• Exercise goal: Only the lines from the beginning of the data below through the line containing "left ear: (661, 126)" belong in the response, each copied exactly.

[Dataset records]
•••

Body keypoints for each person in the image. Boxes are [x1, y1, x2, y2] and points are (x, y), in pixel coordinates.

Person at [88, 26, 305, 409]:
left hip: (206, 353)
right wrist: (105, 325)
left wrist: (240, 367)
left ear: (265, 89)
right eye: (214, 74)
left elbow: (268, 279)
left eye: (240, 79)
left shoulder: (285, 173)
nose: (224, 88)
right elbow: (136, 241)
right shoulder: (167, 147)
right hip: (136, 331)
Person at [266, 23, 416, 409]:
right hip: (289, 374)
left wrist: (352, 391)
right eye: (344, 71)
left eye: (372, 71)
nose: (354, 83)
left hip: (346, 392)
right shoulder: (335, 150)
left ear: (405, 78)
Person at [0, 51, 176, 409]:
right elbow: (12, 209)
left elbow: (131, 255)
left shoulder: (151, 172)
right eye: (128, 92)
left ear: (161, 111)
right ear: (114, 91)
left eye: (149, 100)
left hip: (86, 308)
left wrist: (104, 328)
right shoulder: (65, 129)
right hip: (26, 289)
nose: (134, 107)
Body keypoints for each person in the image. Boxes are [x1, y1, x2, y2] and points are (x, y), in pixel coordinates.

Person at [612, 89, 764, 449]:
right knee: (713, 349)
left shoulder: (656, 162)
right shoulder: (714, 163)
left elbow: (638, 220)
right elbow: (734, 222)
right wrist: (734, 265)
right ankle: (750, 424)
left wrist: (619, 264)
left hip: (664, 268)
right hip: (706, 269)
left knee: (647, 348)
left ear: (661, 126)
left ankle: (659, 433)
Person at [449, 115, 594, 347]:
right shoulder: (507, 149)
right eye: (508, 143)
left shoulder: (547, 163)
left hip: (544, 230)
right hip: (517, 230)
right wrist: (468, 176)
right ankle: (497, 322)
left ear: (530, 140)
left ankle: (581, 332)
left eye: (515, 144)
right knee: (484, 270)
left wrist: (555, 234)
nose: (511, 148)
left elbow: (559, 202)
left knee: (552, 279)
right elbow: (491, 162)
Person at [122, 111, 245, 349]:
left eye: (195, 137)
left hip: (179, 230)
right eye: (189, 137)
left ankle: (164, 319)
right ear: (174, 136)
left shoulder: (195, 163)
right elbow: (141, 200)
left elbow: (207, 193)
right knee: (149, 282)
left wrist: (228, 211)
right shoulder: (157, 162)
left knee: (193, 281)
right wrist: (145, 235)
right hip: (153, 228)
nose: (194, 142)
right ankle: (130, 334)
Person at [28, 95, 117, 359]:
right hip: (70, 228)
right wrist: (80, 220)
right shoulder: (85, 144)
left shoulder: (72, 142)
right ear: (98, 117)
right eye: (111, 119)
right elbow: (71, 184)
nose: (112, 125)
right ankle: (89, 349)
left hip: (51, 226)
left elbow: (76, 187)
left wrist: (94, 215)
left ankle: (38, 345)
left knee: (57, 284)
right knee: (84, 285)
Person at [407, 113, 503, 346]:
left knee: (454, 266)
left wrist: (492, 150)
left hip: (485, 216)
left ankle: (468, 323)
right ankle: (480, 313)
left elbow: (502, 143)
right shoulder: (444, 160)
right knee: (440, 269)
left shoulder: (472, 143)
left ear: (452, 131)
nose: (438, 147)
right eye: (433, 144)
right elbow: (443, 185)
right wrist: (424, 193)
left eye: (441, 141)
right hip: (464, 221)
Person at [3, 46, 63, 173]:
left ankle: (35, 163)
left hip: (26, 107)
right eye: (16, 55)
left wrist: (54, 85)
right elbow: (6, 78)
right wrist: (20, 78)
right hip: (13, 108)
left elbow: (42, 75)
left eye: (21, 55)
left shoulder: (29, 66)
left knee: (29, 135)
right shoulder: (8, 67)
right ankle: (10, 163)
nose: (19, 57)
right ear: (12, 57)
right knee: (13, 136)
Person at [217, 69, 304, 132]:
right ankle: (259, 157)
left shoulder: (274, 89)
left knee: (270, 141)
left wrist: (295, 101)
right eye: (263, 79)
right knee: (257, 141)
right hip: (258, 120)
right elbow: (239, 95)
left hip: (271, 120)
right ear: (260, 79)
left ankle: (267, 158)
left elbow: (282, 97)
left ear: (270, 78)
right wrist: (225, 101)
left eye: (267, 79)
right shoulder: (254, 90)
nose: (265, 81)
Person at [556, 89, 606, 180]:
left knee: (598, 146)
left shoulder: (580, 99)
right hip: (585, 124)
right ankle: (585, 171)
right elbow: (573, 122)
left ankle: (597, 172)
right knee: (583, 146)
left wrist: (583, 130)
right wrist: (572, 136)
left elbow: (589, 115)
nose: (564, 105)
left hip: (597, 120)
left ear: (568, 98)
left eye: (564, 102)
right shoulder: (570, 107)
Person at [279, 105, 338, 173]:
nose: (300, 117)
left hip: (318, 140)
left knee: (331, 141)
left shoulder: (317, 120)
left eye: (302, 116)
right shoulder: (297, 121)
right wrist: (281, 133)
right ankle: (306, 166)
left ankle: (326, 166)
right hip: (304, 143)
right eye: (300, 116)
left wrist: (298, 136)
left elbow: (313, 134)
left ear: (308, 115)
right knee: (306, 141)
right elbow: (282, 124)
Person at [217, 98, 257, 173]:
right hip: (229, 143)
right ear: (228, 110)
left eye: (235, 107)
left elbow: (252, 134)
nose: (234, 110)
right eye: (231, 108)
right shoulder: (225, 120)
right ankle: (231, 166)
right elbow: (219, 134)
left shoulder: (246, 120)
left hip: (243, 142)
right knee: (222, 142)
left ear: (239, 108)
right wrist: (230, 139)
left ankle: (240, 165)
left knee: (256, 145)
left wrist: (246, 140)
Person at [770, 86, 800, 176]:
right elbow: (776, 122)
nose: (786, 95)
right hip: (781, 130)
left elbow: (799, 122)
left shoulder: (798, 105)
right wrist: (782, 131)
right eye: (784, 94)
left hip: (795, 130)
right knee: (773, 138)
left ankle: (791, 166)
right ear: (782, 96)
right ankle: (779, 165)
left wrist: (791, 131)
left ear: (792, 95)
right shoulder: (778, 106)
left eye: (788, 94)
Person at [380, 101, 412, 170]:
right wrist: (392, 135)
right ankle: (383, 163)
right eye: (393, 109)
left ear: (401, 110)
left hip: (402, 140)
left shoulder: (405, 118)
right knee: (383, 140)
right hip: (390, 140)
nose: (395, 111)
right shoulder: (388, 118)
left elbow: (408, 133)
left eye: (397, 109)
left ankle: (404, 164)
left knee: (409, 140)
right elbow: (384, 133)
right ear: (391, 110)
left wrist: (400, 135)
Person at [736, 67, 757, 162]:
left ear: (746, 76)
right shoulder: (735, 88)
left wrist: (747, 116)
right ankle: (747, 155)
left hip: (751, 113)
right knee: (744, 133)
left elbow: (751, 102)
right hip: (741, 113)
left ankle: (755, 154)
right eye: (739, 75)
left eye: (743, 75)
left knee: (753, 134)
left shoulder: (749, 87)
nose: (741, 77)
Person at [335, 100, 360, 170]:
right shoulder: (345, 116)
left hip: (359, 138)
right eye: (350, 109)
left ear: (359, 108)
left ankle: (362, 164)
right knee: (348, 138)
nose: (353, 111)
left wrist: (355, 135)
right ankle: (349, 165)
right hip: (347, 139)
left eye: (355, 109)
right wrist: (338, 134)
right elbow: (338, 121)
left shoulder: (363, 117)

•••

• Expected answer:
Body keypoints for each person in the image. Boxes are [x1, y1, x2, y2] and points are (x, y), in pixel coordinates.

Person at [88, 26, 305, 409]:
left hip: (206, 353)
right wrist: (105, 325)
left wrist: (240, 367)
left ear: (265, 89)
right eye: (214, 74)
left elbow: (268, 279)
left eye: (240, 79)
left shoulder: (285, 173)
nose: (224, 88)
right elbow: (136, 241)
right shoulder: (167, 147)
right hip: (136, 331)
Person at [266, 23, 416, 409]:
right hip: (289, 374)
left wrist: (352, 391)
right eye: (344, 71)
left eye: (372, 71)
nose: (354, 83)
left hip: (346, 392)
right shoulder: (335, 150)
left ear: (405, 78)
Person at [0, 51, 176, 409]:
right elbow: (12, 209)
left elbow: (131, 255)
left shoulder: (151, 172)
right eye: (128, 92)
left ear: (161, 111)
right ear: (114, 91)
left eye: (149, 100)
left hip: (86, 308)
left wrist: (104, 328)
right shoulder: (65, 129)
right hip: (26, 289)
nose: (134, 107)
Body keypoints for each person in the image. Boxes are [x1, y1, x2, y2] and points are (x, y), in pixel coordinates.

Person at [612, 89, 764, 449]:
right knee: (713, 349)
left shoulder: (656, 162)
right shoulder: (714, 163)
left elbow: (638, 220)
right elbow: (734, 222)
right wrist: (734, 265)
right ankle: (750, 424)
left wrist: (619, 264)
left hip: (664, 268)
right hip: (706, 269)
left knee: (647, 348)
left ear: (661, 126)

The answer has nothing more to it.